A Western professor’s research findings indicate some very serious flaws in rehabilitation models for children with disabilities, and why they need to be corrected.
Gail Teachman, professor of occupational therapy, says it’s still true today that most of the focus in children’s rehabilitation tends to be on addressing impairment and helping kids with disabilities be as ‘normal’ as possible.
Her research shows, though well-intentioned, rehabilitation in this form can actually be detrimental to a child with disabilities.
“This is one of the key findings in most of my projects.
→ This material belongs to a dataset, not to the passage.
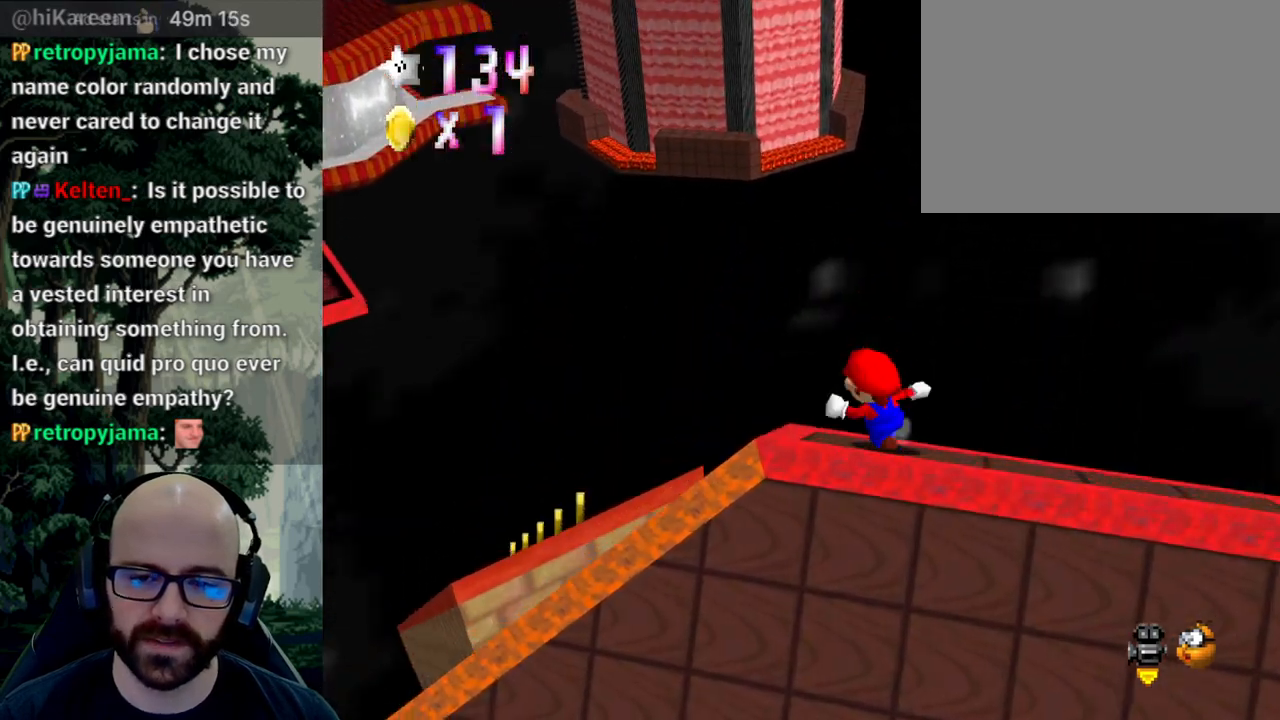
{"dt_ms": 500, "buttons": [], "left_stick": "center", "right_stick": "center", "events": [[17, "left_stick", "center"], [33, "X", "down"], [150, "X", "up"], [150, "right_stick", "right"], [317, "right_stick", "center"]]}
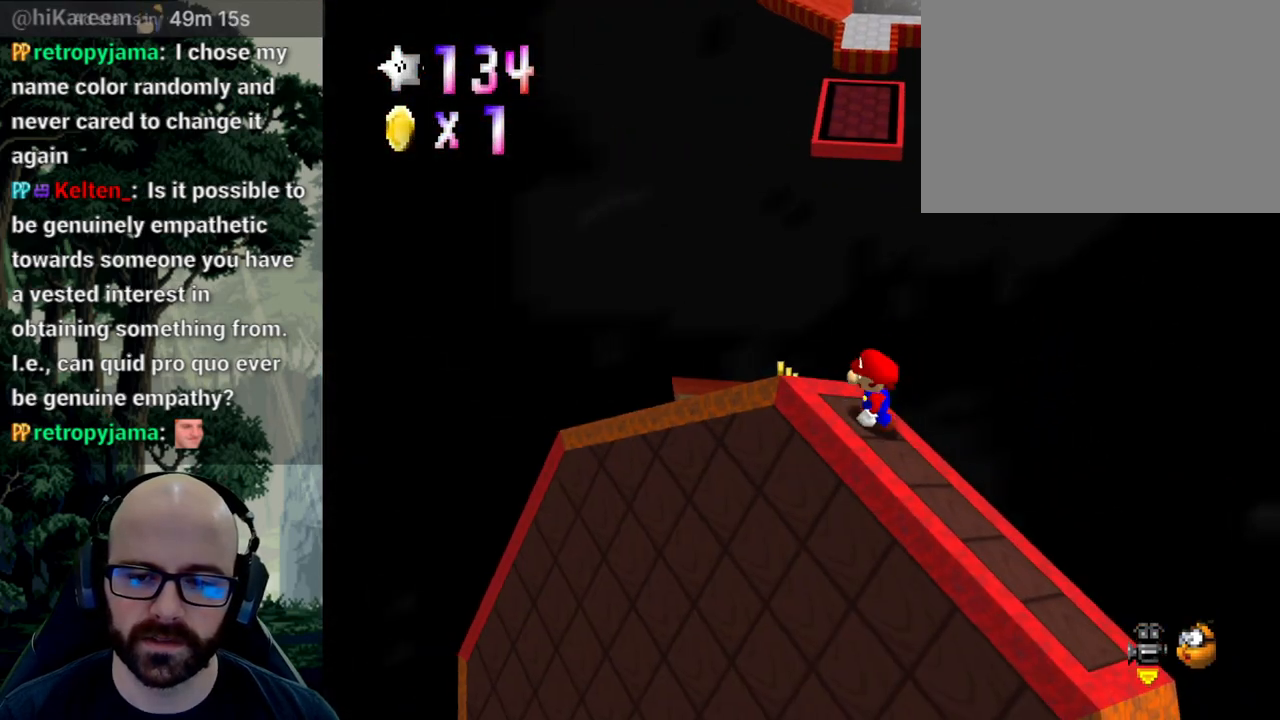
{"dt_ms": 500, "buttons": ["A"], "left_stick": "up", "right_stick": "center", "events": [[50, "left_stick", "up"], [300, "A", "down"]]}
Some ways of practising can actually be quite harmful for children, especially as they become older and begin to see the social stigma and difficulties faced by individuals who are different,” Teachman said.
Societally, the research shows, disability is often seen as tragic, or the source of burden for others.

Gail Teachman (Faculty of Health Sciences photo)
Teachman’s work takes an entirely different view.
“What would happen if we changed some of these values so there’s more room for somebody to be different – not the ‘perfect, ideal citizen’ our neoliberal society puts up as the one ‘right’ way to be?” asked Teachman.
“Wouldn’t it be better if we thought of ways to address impairment, but at the same time be a force, socially, to reduce stigma and promote what we call positive disability identities?”
A recent study conducted by Teachman and her team involved learning directly from individuals about their experiences in children’s rehab. The participants included children living with cerebral palsy and blindness, as well as individuals with an acquired brain injury.
“They told us some of the things that happened to them, despite the fact they were almost always well-intended, made them feel like they were just a project to be worked on, or that they felt disembodied, like they were up on the ceiling watching the things other people did to them,” she said.
In other words, they weren’t an integral part of the experience, and weren’t able to share with health-care professionals their thoughts, feelings and preferences. They weren’t given agency in the process, and were largely left out of the discussion about their own health care and their own bodies. The same is experienced beyond the health-care setting – in schooling, employment and beyond. Teachman believes the reasons are two-fold.
“Children in our society haven’t really been talked to directly. They’ve been felt to be incompetent and unable to share anything valuable about their own experiences.” – Gail Teachman, professor of occupational therapy
“And then there are a lot of assumptions that ‘the professionals know best,’” which leads to parents, who want the best for their children, feeling pressure to honour the ‘experts’.
Teachman challenges these assumptions and pressures and has been doing so – both clinically and in a research context – for more than three decades. Before she joined Western’s Faculty of Health Sciences in 2018, she’d spent 24 years as an occupational therapist at Holland Bloorview Kids Rehabilitation Hospital in Toronto.
Through her research, Teachman promotes “social inclusion and equity for children and youth with disabilities” – in all areas of life. The name of her lab, Childhood Rehabilitation Ethics and Disability (CRED) encapsulates her program of research.
“My work is really focused on getting at those assumptions and challenging us all to try and think a bit differently,” said Teachman. “It’s not about throwing out all the good things, but rather focusing on how we might make some shifts that could honour a more positive disability identity – and the knowledge we have from disability scholars.”
The term ‘disability’ itself is one to be challenged. Is an individual who is blind disabled? Or is their blindness an impairment? What is the proper term – an autistic person or a person with autism? Sometimes, person-first language is preferred. Sometimes, it’s not.
Teachman says that an individual’s impairment is just that – an impairment, and not a disability. Disability, rather, is the “experience or phenomena that gets produced out in the social world.” Some groups, including many disability activists, prefer to use terms such as ‘disabled child’ or ‘disabled person’ to signal that disability is produced at the level of society and is not a ‘deficit’ located within individuals.
“In the deaf community, for example, people have pushed back to say, ‘No, this isn’t a difference that needs fixing. We’re fine the way we are. We can develop our own deaf culture,’” said Teachman.
“But these are ongoing debates. I’m not suggesting there’s one right answer, and I think that’s another clear message in my research. Some people prefer to say, ‘I’m a disabled person.’ With autism, some people like to say, ‘I’m autistic. It’s part of my identity. It’s who I am, I don’t want to change it.’”
Teachman says the key takeaway is about asking what the individual wants – not just around terminology, but about everything involving inclusion and equity.